Die verschrikkelijke zondagsrust

Laatst waren wij onderweg naar vrienden die een huisje, een chalet, hadden gekocht in Putten.

 

 

Onderweg belde ik op om te vragen of ik iets lekkers moest meenemen voor bij de koffie. ‘Graag,’ zei mijn vriend, ‘waar ga je dat halen?’ ‘Gewoon, bij de bakker.’
Dat kon niet, die was dicht op zondag. ‘Dan naar de Jumbo of Albert Heijn.’
Dat kon ook niet, zelfs de supermarkten waren dicht. Alleen Het Smulhuisje was open, daar kon je koffie drinken en patat halen, wel de lekkerste patat van de Veluwe, maar winkels waren niet open. Bij het chalet, na de koffie met een oud koekje, bood ik aan te helpen met bijvoorbeeld gras maaien. ‘Het is zondag, dan klus je hier niet.’

 

Eigenlijk vond ik het wel wat hebben, zo’n ouderwetse zondagsrust. Tenslotte waren de winkels vroeger altijd dicht op zondag, tot een wetsvoorstel van D66 in 1996 aangenomen werd. Daarvoor wist je niet beter.

 

Als kind vond ik de zondag een verschrikking. Ik ben katholiek opgevoed, dus redelijk vrij, maar op zondag naar vriendjes mocht ik pas na de lagere school.
Toen mijn broer en zus en ik echt klein waren, moesten wij op zondag met onze ouders wandelen. Ik stelde mij het vagevuur voor als één lange zondag: verplicht wandelen in het park met je ouders tot je genoeg boete had gedaan voor al je zonden en naar de hemel mocht waar je gewoon met je vriendjes kon gaan voetballen.

 

Bij de protestanten, zeker bij de streng gereformeerden, was het leven op zondag natuurlijk veel erger, zeg maar gerust: een religieuze gevangenis. Maarten ’t Hart vertelt in zijn verhaal Mammoet op Zondag dat zijn buurjongen op een zondag schreeuwt dat er een mammoettanker aan komt. ‘Ik kom!’ schreeuwde Maarten terug. ‘Niet schreeuwen op zondag’, verbood zijn moeder meteen. Maar Maartens vader vond bij uitzondering goed dat zijn zoon ging fietsen op zondag om naar de mammoettanker te kijken.

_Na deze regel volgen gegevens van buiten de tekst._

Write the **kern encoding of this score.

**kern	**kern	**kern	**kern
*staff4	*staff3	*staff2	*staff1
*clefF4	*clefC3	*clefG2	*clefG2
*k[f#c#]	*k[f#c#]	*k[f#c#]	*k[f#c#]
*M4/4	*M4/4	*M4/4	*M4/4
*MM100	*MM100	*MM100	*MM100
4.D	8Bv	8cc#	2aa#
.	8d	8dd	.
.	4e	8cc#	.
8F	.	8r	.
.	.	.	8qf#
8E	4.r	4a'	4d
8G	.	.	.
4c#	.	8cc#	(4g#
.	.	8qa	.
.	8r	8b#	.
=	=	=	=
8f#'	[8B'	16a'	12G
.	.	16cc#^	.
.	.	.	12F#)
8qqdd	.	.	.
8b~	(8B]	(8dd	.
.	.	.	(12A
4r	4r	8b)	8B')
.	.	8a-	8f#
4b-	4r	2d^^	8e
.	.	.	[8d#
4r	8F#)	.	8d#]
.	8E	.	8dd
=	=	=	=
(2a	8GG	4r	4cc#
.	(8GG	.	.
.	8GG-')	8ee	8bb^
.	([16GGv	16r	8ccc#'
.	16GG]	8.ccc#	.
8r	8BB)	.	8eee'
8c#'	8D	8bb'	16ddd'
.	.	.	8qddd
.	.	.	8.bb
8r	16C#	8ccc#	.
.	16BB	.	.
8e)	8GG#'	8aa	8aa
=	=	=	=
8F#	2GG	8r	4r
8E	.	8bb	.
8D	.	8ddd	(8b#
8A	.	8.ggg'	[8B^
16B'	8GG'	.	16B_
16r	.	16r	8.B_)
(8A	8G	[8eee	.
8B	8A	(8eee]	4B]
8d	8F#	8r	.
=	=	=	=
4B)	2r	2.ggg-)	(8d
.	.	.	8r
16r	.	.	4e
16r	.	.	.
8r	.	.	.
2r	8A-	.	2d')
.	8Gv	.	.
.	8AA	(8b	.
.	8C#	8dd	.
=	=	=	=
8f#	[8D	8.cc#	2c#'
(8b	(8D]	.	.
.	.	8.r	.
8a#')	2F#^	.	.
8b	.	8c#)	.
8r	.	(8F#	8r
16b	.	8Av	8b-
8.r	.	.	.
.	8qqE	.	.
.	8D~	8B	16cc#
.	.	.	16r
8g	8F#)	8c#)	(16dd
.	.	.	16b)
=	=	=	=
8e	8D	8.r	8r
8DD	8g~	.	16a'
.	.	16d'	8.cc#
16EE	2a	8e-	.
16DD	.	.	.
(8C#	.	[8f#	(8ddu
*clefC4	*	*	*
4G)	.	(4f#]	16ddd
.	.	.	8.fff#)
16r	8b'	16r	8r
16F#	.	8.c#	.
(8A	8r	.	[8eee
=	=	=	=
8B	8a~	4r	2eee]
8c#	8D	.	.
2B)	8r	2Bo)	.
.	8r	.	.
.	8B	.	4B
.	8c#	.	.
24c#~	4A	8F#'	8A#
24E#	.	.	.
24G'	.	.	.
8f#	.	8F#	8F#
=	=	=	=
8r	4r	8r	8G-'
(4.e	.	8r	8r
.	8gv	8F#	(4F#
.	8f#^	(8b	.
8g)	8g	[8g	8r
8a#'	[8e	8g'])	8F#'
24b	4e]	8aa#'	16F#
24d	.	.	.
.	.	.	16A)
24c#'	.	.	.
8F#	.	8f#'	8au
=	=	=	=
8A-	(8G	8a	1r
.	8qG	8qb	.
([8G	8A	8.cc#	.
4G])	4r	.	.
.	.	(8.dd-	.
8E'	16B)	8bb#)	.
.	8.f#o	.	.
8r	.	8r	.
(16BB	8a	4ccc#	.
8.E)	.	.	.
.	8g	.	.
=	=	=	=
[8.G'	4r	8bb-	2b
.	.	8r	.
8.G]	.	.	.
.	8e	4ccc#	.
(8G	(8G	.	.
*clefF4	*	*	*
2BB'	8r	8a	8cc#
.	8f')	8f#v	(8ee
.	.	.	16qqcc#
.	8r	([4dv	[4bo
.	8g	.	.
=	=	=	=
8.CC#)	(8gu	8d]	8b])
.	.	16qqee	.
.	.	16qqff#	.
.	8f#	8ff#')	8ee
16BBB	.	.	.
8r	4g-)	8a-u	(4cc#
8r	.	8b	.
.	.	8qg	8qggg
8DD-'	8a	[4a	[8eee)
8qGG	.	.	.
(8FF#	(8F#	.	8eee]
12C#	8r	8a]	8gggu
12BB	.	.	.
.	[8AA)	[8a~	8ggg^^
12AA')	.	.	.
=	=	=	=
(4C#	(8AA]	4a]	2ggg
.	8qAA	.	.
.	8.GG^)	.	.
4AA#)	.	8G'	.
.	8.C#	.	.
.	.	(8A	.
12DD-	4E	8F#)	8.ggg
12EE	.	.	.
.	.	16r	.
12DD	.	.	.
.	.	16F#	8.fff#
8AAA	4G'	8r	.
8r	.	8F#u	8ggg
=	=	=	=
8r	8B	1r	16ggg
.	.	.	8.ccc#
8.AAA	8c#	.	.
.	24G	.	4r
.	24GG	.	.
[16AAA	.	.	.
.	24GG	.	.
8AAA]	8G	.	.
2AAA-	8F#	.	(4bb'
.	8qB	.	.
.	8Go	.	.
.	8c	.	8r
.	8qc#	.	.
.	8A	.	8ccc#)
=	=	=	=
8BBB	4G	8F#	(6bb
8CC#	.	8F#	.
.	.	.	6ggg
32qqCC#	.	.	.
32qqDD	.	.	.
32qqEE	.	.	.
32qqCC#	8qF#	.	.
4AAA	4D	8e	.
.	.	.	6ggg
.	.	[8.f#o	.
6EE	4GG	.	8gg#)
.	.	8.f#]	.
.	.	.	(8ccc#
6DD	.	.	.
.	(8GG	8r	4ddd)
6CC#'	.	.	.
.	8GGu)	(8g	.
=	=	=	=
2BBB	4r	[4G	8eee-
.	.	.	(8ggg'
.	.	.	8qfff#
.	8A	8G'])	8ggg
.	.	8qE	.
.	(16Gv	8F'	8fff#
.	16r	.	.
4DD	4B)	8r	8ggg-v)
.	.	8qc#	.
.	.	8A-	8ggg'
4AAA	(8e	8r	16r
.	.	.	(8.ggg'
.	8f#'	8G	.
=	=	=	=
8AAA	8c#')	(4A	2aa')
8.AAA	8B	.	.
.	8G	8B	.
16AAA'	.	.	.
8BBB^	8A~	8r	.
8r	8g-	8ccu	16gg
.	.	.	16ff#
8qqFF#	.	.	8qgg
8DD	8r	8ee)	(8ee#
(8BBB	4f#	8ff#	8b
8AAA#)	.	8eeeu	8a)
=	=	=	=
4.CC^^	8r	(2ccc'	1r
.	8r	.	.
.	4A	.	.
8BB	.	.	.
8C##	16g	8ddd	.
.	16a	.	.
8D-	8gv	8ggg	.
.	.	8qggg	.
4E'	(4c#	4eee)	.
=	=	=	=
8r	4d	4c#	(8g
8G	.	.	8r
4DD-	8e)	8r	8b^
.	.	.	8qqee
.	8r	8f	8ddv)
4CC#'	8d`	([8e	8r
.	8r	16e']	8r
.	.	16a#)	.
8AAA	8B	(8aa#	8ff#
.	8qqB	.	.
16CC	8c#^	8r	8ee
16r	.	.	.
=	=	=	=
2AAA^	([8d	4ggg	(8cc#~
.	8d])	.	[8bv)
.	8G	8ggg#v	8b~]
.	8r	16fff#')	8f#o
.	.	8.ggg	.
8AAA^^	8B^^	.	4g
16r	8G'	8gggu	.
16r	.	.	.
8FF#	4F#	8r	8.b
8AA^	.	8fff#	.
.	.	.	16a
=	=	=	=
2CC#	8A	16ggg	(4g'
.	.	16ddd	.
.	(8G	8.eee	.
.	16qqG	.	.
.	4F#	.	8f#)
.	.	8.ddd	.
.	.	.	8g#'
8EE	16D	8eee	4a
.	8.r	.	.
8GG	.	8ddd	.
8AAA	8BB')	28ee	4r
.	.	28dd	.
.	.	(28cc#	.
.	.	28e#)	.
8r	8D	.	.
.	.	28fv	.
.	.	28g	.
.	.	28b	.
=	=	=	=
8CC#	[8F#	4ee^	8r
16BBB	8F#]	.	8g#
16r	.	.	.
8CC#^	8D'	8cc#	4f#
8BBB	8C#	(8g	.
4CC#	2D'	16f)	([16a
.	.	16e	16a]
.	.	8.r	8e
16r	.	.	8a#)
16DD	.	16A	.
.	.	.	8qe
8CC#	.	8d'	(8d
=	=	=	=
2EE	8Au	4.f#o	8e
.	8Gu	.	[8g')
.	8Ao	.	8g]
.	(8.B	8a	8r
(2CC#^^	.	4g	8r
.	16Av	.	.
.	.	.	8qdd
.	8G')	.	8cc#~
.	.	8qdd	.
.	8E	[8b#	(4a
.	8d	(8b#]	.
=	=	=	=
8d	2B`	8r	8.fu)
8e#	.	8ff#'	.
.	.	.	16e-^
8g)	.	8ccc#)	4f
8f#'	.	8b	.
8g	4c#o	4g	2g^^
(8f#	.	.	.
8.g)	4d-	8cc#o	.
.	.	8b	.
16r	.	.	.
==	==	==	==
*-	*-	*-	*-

Maarten ging, maar vond het eigenlijk doodeng. Stel je voor dat God hem zou zien fietsen en dat hij dan voor de rechterstoel van God zou moeten verschijnen om verantwoording af te leggen? Hij verwachtte dat het door zijn zonden vuur en zwavel zou gaan regenen. Maar nee, het bleef in alle opzichten droog die dag.

 

Over de vrouw van de dominee werd eens de grap gemaakt dat zij bij uitzondering wel mocht breien op zondag, maar dat op maandag weer moest uithalen om de toorn van de Heer niet over zich heen te krijgen.

 

Werken was natuurlijk taboe bij de gereformeerden. Een meisje bij mij in de klas op de middelbare school vertelde dat zij in het weekend haar huiswerk op zaterdag moest doen. Met de bus of de trein was ook uit den boze, omdat je dan andere mensen dwong voor je te werken. Kees van der Staaij van de SGP had tot voor kort de gewoonte politici de les te lezen als hij hoorde dat zij op zondag hadden overlegd. Waar bemoei jij je mee, zei mijn vader altijd over dit soort opmerkingen.

 

Nog steeds zijn niet in alle gemeentes de zwembaden open op zondag. Op de Veluwe over het algemeen wel; aan toeristen kun je natuurlijk ook op zondag geld verdienen.

 

Soms, echter, vraag ik mij af of het echt nodig is dat (buiten coronatijd) in een grote stad als bijvoorbeeld Amsterdam winkels geen enkele sluitingstijd meer lijken te kennen, en dat, als een winkel gesloten blijkt, internet dag en nacht open is om te bestellen. Zou ik toch een klein beetje ouderwets worden?